No es habitual, sin embargo, ver a hombres cuidando de personas mayores y dependientes. Pese a que cada vez tenemos una población más envejecida, lo cual constituye uno de los grandes retos sociales del siglo XXI, apenas leemos reflexiones, testimonios o propuestas de hombres igualitarios que estén asumiendo la responsabilidad que implica cuidar de un viejo o una vieja. Un trabajo física y emocionalmente mucho más intenso y complejo que el de cuidar a un niño o una niña, y al que todavía hoy se dedican mayoritariamente las mujeres, bien en nombre de una visión romántica y explotadora del amor, bien como única salida laboral para tantas que no tienen acceso a otras opciones laborales.

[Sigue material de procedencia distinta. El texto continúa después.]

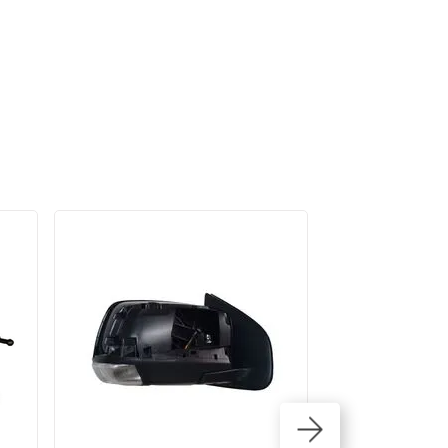
19%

A estas alturas de mi vida, cuando ya estoy viviendo de manera cercana todo lo que supone cuidar a quienes siempre te cuidaron, empiezo a darme cuenta de que no existe un proceso más profundo de revisión de nuestra masculinidad que afrontar ese reconocimiento de vulnerabilidad y de interdependencia. Dos presupuestos que los hombres de verdad siempre hemos esquivado, ya que suponían poner en cuestión nuestro estatus omnipotente. Cuando nos convertimos en padres de nuestros padres, y de nuestras madres, no tenemos más remedio que asumir el cuerpo que negamos, las emociones de las que huimos y la estúpida fantasía sobre la que construimos nuestra individualidad. Justamente por ello creo que, junto a la vindicación de que los cuidados se conviertan en el pilar esencial del Estado social, los hombres empeñados en desmontar una masculinidad que genera tantos monstruos deberíamos poner el foco en la vejez.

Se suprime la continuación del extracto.